- SELECTED PASSAGE:
+++
Use this preprocessor for documents containing columns of text. Ensures that Sensible sort lines into columns when present, rather than the default behavior of sorting lines left to right across the page.

Parameters

key	value	description
type (required)	`multicolumn`	Recognizes multi-column layouts in documents.
minGutterArea	number in square inches. default: 1	Configures detecting the gutters between columns. Sensible ignores a gutter between columns with an area less than the specified square number of inches. To determine the area, Sensible detects whitespace between columns, draws a rectangular gutter in the whitespace, and measures the rectangle's area.

Examples

The following example shows extracting text from a research paper that contains a 3-column layout, a 2-column layout, and a page with no columns.

Config

{
  "preprocessors": [
    {
      /* if columns are present, sort lines by columns */
      "type": "multicolumn"
    },
    {
      /*  OCR all pages containing 5 or fewer lines of text. 
          This ensures that Sensible OCRs page 2, which contains 
          images of text and charts */
      "type": "ocr",
      "pageLinesLimit": 5
    }
  ],
  "fields": [
    {
      /* extract the introduction as a page range
        between the headings "introduction" and "methodology".
+++
- SUPPLIED ENTRIES:
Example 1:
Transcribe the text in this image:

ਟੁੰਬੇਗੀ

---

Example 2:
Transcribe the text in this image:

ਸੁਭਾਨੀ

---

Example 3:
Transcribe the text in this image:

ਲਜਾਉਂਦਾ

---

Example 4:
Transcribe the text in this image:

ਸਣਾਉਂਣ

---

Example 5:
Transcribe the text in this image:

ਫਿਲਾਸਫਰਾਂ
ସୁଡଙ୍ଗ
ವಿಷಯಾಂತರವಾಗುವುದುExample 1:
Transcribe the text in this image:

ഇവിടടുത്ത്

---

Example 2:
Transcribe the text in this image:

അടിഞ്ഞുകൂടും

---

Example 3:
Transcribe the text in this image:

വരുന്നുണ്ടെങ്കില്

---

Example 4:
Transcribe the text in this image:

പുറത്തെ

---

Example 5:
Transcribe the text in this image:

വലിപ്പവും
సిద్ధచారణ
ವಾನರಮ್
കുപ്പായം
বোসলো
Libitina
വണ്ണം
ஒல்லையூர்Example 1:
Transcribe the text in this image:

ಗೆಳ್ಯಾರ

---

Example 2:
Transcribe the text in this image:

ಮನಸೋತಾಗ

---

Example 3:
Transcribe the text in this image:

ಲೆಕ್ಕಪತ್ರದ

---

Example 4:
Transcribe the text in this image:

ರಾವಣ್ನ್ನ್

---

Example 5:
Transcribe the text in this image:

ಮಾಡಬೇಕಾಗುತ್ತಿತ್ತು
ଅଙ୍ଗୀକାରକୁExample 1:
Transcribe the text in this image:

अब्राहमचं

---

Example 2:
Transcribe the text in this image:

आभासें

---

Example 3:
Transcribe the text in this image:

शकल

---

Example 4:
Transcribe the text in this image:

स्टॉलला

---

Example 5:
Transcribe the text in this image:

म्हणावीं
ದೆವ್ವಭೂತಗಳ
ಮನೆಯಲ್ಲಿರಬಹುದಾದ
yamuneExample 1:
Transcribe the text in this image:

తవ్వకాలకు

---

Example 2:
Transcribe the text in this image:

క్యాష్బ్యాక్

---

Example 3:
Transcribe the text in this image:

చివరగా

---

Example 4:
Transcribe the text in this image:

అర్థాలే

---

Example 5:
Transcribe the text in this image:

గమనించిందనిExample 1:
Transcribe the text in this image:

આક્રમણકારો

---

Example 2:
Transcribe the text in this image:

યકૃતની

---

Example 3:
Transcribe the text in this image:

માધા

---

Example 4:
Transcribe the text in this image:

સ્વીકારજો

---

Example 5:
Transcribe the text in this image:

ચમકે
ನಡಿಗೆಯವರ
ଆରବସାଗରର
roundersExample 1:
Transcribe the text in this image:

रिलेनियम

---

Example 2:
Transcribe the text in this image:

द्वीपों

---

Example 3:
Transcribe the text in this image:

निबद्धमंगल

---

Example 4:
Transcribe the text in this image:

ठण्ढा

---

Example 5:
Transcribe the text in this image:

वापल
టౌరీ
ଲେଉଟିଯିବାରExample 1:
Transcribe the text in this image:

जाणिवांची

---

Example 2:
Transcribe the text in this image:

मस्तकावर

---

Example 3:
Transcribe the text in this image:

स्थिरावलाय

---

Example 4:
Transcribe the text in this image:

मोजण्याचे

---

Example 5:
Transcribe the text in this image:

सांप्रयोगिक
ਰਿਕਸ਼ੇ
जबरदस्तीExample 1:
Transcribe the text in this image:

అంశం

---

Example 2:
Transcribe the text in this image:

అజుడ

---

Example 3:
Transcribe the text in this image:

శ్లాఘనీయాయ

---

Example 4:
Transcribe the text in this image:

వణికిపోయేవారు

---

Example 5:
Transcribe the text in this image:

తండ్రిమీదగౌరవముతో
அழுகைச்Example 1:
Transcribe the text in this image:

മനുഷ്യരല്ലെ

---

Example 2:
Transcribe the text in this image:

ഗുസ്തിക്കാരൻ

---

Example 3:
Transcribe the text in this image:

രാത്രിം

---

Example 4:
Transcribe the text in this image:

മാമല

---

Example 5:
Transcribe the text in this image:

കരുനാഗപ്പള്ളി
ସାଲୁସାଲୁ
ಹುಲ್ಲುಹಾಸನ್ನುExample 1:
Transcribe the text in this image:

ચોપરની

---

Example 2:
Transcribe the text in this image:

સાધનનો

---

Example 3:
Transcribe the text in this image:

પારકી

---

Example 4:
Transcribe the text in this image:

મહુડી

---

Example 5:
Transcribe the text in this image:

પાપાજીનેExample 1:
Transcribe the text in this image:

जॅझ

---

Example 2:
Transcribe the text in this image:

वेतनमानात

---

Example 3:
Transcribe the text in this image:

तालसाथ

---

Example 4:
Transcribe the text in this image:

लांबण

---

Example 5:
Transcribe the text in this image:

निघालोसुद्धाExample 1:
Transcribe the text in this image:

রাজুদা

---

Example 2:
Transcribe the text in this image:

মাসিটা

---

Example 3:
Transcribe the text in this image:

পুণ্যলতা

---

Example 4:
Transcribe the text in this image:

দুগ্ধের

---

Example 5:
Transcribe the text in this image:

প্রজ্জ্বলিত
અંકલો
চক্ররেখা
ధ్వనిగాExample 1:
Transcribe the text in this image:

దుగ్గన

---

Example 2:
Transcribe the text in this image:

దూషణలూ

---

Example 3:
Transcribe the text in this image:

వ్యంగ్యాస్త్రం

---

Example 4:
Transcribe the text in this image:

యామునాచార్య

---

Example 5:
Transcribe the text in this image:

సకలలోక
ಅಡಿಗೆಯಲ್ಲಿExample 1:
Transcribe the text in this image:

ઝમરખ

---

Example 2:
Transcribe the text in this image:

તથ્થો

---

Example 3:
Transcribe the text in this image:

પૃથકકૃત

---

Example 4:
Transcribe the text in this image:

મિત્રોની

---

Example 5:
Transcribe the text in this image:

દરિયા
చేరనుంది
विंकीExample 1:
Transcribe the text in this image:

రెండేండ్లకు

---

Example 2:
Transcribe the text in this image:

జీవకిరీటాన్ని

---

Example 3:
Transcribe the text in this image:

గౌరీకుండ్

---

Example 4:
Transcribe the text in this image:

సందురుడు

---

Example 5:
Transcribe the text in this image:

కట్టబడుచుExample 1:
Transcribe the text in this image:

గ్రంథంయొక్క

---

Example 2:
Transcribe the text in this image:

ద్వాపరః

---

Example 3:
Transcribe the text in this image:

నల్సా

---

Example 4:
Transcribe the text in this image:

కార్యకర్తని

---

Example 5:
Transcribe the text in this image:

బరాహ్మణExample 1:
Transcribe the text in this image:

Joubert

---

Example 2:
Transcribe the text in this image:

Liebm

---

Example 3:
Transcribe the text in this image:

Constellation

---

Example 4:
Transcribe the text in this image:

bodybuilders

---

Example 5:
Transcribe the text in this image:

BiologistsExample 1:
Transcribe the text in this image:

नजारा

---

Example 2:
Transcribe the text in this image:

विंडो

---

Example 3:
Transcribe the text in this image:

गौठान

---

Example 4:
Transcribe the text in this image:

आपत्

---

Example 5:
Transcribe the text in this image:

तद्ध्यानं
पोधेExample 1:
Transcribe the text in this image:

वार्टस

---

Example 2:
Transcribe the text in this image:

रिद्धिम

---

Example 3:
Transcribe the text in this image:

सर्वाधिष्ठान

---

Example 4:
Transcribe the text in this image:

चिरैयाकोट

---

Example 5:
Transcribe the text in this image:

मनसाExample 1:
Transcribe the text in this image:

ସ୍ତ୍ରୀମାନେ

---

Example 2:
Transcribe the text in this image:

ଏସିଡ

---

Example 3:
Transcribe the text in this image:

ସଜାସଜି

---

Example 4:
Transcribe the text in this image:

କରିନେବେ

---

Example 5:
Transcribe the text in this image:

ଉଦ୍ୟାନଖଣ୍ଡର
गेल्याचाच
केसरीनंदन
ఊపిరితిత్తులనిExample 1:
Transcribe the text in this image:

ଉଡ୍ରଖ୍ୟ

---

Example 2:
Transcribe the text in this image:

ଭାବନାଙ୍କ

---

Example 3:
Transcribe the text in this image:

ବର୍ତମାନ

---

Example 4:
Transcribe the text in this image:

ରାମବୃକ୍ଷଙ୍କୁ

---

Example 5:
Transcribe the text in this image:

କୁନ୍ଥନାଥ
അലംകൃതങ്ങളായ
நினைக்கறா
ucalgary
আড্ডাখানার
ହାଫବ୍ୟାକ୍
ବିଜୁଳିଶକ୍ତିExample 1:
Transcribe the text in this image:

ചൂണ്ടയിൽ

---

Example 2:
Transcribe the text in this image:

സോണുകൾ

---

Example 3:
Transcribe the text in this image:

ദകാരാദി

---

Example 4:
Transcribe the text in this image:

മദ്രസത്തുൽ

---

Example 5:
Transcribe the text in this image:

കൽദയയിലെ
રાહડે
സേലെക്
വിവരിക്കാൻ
+++
- TASK ITEM: Please return the passage of the multicolumn preprocessor page starting with "Use this preprocessor" and going on through "layouts in documents.", copied word for word.

- EXERCISE RESULT:
Use this preprocessor for documents containing columns of text. Ensures that Sensible sort lines into columns when present, rather than the default behavior of sorting lines left to right across the page.

Parameters

key	value	description
type (required)	`multicolumn`	Recognizes multi-column layouts in documents.